Ada 12 saham yang termasuk saham lapis kedua dan ketiga masuk dalam transaksi UMA sepanjang 2012. Menurut Analis PT Batavia Prosperindo Sekuritas Billy Budiman, banyak fund manager yang mengejar target return dengan memakai saham-saham lapis ketiga. Fund manager memperkirakan outlook ekonomi kurang tidak begitu baik sehingga tidak memungkinan mendapatkan return bagus dari saham-saham blue chip.
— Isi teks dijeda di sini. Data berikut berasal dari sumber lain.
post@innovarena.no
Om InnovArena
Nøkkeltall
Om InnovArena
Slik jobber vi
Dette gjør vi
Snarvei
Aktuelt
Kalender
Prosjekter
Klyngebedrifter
Lebih lanjut Billy menuturkan, investor harus melihat fundamental perusahaan bila memilih saham lapis kedua dan ketiga. "Yang penting fundamentalnya bagus misalnya price earning (PE) di bawah 15 dan book value di bawah 3x, dan bagus kalau ROE nya di atas 15%," ujar Billy saat dihubungi INILAH.COM, akhir pekan ini.
Seperti diketahui unusual market activity (UMA) adalah aktifitas perdagangan dan atau pergerakan harga suatu efek yang tidak biasa pada suatu kurun waktu tertentu di bursa yang menurut penilaian bursa dapat berpotensi menganggu terselenggaranya perdagangan efek yang teratur, wajar dan efisien. Pengumuman UMA tidak serta merta menunjukkan adanya pelanggaran di bidang pasar modal.
Hingga 10 Februari 2012, ada sekitar 12 saham yang masuk dalam pengumuman UMA. Bila dibandingkan awal tahun 2011, jumlah saham masuk UMA ada sekitar 14 saham.